Last week's Gay Pride Parade in New York was a little more prideful than usual, for good reason. Oddly enough, the great state of Rhode Island didn't think people should celebrate over gay marriage, and instead the state legislature passed a civil union bill. It reminded me of Barry Goldwater, when he read a speech written by somebody else who was paraphrasing somebody else. To be succinct, I will paraphrase:

"Moderation in the pursuit of justice is no virtue; extremism in the pursuit of justice is no vice."

As he sometimes does, Mr. Goldwater has a point. Sort of. Then again, that's Barry Goldwater for you. What Goldwater did not define was what the terms "moderation" and "extremism" meant. And to be fair, he was an extremist. But that does not justify "moderation" as good policy. That wasn't true in 1964 and it is certainly no more true today.

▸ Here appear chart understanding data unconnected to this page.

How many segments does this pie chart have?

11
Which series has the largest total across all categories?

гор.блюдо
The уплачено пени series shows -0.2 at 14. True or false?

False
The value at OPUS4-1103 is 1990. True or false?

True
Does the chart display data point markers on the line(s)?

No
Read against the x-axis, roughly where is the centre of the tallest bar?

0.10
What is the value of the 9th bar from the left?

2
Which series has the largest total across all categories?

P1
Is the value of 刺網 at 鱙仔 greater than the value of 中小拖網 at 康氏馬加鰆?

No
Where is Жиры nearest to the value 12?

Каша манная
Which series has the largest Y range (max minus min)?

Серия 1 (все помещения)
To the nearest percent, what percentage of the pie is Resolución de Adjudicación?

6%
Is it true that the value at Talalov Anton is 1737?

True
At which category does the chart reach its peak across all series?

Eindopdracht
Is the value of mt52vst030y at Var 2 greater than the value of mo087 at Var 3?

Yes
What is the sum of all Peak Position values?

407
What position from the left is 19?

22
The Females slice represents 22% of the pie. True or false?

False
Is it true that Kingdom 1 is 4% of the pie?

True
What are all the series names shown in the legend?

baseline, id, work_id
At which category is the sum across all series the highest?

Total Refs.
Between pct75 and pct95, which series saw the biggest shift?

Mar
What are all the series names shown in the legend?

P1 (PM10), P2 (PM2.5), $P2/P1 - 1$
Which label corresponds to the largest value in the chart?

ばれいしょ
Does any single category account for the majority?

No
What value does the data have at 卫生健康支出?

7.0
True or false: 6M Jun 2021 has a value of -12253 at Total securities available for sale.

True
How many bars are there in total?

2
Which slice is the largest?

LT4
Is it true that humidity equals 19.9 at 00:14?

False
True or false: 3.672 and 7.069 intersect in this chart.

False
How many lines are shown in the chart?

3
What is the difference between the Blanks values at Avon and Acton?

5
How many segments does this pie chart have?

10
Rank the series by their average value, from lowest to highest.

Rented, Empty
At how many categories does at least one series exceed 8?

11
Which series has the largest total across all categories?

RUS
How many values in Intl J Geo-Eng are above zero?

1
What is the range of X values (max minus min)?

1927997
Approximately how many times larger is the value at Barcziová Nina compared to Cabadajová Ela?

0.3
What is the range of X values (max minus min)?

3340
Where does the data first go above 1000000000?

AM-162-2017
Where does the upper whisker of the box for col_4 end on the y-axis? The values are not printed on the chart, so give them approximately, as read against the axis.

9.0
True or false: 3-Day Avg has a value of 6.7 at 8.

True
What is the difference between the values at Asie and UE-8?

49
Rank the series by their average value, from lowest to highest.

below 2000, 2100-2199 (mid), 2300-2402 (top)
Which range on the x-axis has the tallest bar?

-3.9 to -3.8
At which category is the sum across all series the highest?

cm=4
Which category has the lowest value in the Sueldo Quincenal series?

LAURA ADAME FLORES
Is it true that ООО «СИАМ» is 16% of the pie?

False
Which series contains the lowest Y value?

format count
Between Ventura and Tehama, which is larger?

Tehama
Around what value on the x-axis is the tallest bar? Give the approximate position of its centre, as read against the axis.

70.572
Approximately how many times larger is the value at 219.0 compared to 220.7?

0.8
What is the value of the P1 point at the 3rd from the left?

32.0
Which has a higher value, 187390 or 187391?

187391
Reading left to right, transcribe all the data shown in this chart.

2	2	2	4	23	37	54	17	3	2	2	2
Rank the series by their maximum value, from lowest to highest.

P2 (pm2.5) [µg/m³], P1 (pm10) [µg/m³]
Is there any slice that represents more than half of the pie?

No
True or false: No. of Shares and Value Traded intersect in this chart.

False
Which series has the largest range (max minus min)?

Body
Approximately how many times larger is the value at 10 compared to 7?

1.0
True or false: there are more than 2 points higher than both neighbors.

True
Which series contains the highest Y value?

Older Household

Evidence that democracy works: People celebrate in the street to celebrate passage of legislation. How often does that happen?

Andrew Cuomo just passed good policy, and millions of people are elated. 58 percent of New Yorkers approve of gay marriage, compared to 54 percent nationally. The fact that Governor Cuomo was able to sign the will of the majority into law has garnered speculation that he may someday run for President. To quote Goldwater's contemporary, you can go from chicken shit to chicken salad!

And gay marriage is good policy. Buffalo state senator Mark Grisanti said so in just a few simple words:

"I cannot legally come up with an argument against same-sex marriage. Who am I to say that someone does not have the same rights that I have with my wife, whom I love, or the 1300 plus rights that I share with her?"

That's a good point. That's good policy.

Civil Unions are not good policy. It is a semantics nightmare, an intrusion on religious freedom, and perhaps worst of all in the eyes of political conservatives, a French Social Experiment.

France passed its own "civil unions" law in 1999. Guess what? Straight couples prefer these domestic partnerships to marriage. What gives? If today's Republican Party wants to boast about "streamlining government," what is the point of establishing two legal separate legal entities for the exact same living situation?

Liberals view same-sex marriage as a civil right--that all Americans are guaranteed equal protection under the law. Some political conservatives view same-sex marriage as a right for religious institutions to wed whom they please, and that marriage is a bedrock of community. There is really no "middle ground" here.

And while "civil unions" are merely a benign case of "moderate" policy, let's revisit our old friend Lyndon Johnson to see what a complete, unmitigated utter disaster a "moderate" course can be.

While his political opponents accused him of communism, Lyndon Johnson established Medicare. When Klansman were bombing churches in Alabama (and acquitted of murderer, by the way), Lyndon Johnson signed historic civil rights legislation. The economy grew with a federal deficit that was only 3 percent of the Gross Domestic Product, compared to a whopping 90 percent today. Some of his policies were consider radical at the time, today we take them for granted.

And Johnson also assumed a moderate course on foreign policy. Barry Goldwater advocated the invasion of North Vietnam and the use of nuclear weapons. Douglas MacArthur warned against any military involvement in Southeast Asia (a mere footnote to his personal history). Lyndon Johnson attempted to bridge these conflicting viewpoints by supporting the South Vietnamese government "by all necessary measures." We all know what happened next.

I understand the concept of negotiation and the art of the deal. And there is a time and place for that. To be wise, we must understand the difference.